No. There is no cloud service, no required API key, and no model running inside cc-anywhere. Your captured sessions stay in the local SQLite file. Cross-machine sync is opt-in and brings-your-own-storage — a private GitHub repo, an external SSD, or an iCloud / Dropbox / NAS folder. Nothing is transmitted unless you set up sync yourself.
e.Mac and Linux vs. Windows — is setup different?

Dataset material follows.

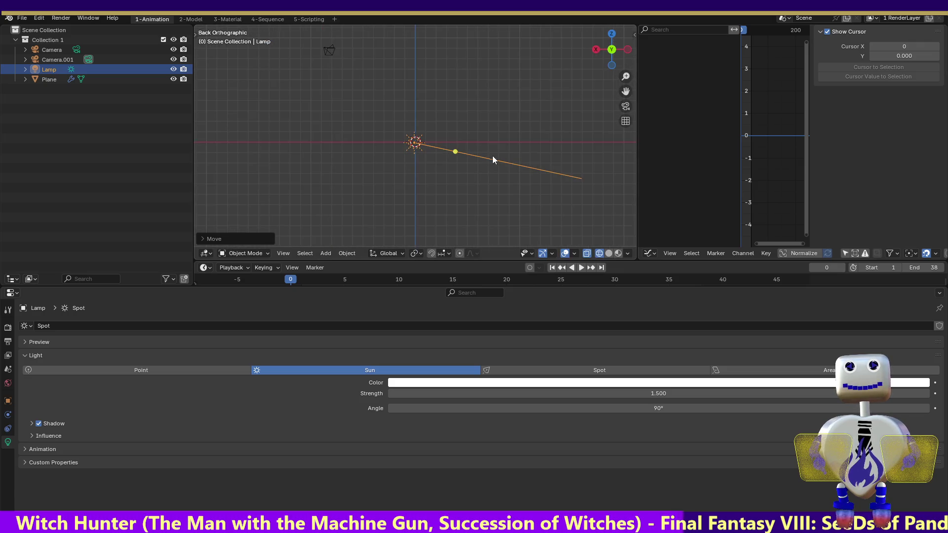
left_click(628, 51)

On macOS and Linux/WSL the two-command install is fully automated: pip install cc-anywhere then cc-anywhere --init wires the hooks and the hourly safety net (launchd on macOS, crontab on Linux). On native Windows, capture, search, and the Stop hook work the same after those two commands — but the hourly background job needs one line, run once:
schtasks /create /sc hourly /tn "cc-anywhere capture" /tr "cc-anywhere --capture" /f
That is the only Windows-specific step. Without it you still capture on session-end; you just lose the hourly catch-all for very long sessions where the Stop hook never fires. WSL users get the automatic Linux path and don't need it.
f.What does it cost?
Nothing. cc-anywhere is free and open-source under Apache-2.0 — no account, no subscription, no metered API. Recall is fully local. The only place an API key ever appears is the optional, experimental evaluation command, which uses your own Anthropic key if you choose to run it.